The cost of building roads and transit projects has skyrocketed in the last 50 years, but the reasons behind the rise are complex.
Writing in Vox, Jerusalem Demsas questions the high cost of infrastructure in the United States. "Not only are these projects inordinately expensive, states and localities are not even attempting to build particularly ambitious projects. The US is the sixth-most expensive country in the world to build rapid-rail transit infrastructure like the New York City Subway, the Washington Metro, or the Chicago 'L.'"
Despite its complexity, this is an important question: "NYU researchers noted the massive economic stakes, pointing to studies that show that building dense urban transit networks could increase aggregate economic growth by roughly 10 percent." America's transit systems and highways are inordinately expensive to build, with the cost of one lane mile increasing five-fold between 1990 and 2008. According to research conducted by economist Leah Brooks, "states spent nearly three times as much to build a mile of highway in the 1980s as they did in the early ‘60s," indicating a trend toward higher and higher construction costs. When it comes to transit, the picture is equally bleak: a report from the Eno Center for Transportation found that "[o]n a per mile basis, America’s transit rail projects are some of the most expensive in the world."
The reasons why prices are rising are unclear but "[economist Matthew] Turner explains that common theories like unions or the way we’re building roads or where we’re building them (for example, in more urban areas) are not supported by statistical evidence." According to Brooks, "judicial, statutory, and administrative changes — in particular the passage of the National Environmental Policy Act (NEPA) in 1970 — have led to increased power for citizens," which, while intended to prevent harmful actions, has often resulted in the ability of "wealthy individuals to exert their preferences over everyone else."

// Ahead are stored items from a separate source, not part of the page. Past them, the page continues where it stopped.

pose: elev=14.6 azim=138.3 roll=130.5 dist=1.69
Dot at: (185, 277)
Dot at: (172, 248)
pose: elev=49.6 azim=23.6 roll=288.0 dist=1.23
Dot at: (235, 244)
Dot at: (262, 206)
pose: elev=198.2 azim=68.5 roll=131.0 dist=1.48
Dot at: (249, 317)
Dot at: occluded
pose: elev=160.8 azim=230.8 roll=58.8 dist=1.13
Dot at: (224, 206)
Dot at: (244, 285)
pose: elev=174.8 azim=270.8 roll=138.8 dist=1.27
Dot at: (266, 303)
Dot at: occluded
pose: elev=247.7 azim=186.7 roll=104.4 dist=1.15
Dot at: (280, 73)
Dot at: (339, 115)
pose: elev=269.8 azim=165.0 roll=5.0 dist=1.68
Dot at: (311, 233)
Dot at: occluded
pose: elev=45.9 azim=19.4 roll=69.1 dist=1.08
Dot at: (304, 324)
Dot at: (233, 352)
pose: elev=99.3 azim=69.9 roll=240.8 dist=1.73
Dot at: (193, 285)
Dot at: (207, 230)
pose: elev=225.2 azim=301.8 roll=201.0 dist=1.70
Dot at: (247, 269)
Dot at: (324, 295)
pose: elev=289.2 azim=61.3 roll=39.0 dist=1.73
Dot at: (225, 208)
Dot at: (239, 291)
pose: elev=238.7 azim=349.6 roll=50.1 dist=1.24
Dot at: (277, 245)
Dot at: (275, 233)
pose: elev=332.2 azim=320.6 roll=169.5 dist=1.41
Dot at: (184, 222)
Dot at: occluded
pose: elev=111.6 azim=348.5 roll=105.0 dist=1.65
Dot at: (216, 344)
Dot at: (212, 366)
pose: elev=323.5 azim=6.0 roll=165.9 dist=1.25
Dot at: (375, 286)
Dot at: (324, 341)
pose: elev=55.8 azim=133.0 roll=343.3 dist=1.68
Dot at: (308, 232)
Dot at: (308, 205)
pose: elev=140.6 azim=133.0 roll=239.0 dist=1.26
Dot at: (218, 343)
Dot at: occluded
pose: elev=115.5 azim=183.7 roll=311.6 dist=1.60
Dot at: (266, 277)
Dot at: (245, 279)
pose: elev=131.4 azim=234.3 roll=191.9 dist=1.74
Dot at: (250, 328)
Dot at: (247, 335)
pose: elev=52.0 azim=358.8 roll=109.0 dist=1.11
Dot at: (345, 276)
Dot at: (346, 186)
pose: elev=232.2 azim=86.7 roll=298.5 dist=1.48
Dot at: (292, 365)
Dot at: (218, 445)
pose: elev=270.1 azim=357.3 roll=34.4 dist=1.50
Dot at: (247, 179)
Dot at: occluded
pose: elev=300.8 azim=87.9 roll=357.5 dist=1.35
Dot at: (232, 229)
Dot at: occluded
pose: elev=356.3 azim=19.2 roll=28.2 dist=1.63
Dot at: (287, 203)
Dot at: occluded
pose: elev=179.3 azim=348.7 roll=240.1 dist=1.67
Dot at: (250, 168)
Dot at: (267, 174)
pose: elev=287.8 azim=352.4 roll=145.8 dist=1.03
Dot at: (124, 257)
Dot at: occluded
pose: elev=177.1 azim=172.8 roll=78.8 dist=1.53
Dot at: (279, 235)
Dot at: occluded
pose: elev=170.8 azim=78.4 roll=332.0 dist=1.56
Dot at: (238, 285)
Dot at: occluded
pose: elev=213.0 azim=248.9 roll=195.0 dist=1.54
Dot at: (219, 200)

Yet "America spends a relatively small amount of its GDP (1.5 percent) on public infrastructure, while the UK spends 2 percent, France 2.4 percent, and Australia 3.5 percent." The problem, writes Demsas, is that "the US is getting very little for what it builds." Collecting more data, reducing the bureaucratic red tape that slows projects down, and seeking examples from other countries can help "put the US on the path to a future with accessible, plentiful, and cost-efficient transit."